■ **Exercise description**
From the entries below, work out the number of lines that hold the word "Outdoor", and give that number alone.

[[ Data for the task, beginning ]]

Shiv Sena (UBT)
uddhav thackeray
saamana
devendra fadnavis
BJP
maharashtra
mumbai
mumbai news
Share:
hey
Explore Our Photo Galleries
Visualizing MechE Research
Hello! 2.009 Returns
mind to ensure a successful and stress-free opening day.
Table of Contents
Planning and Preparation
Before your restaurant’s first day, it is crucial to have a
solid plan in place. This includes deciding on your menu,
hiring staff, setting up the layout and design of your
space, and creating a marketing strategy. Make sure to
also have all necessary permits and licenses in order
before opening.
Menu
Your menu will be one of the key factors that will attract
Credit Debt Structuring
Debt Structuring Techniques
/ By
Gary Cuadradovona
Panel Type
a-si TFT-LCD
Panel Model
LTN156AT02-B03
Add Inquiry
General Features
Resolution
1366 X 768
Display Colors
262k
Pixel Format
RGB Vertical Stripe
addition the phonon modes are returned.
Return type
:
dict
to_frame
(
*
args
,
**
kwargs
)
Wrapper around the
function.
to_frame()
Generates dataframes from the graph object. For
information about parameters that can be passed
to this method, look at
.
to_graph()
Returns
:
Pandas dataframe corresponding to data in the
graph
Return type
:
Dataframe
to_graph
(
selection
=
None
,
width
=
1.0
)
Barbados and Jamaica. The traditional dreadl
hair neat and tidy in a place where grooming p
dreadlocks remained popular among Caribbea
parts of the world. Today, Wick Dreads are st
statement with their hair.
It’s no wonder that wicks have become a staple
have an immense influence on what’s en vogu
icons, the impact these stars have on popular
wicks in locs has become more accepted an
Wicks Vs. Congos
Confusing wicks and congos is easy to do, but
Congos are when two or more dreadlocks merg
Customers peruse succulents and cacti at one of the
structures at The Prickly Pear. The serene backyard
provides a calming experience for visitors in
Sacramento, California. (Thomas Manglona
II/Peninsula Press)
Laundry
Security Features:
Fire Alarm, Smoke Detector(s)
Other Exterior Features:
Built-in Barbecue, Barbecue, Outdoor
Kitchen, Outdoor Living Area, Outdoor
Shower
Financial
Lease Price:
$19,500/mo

[[ Data for the task, end ]]

■ **Solution**
2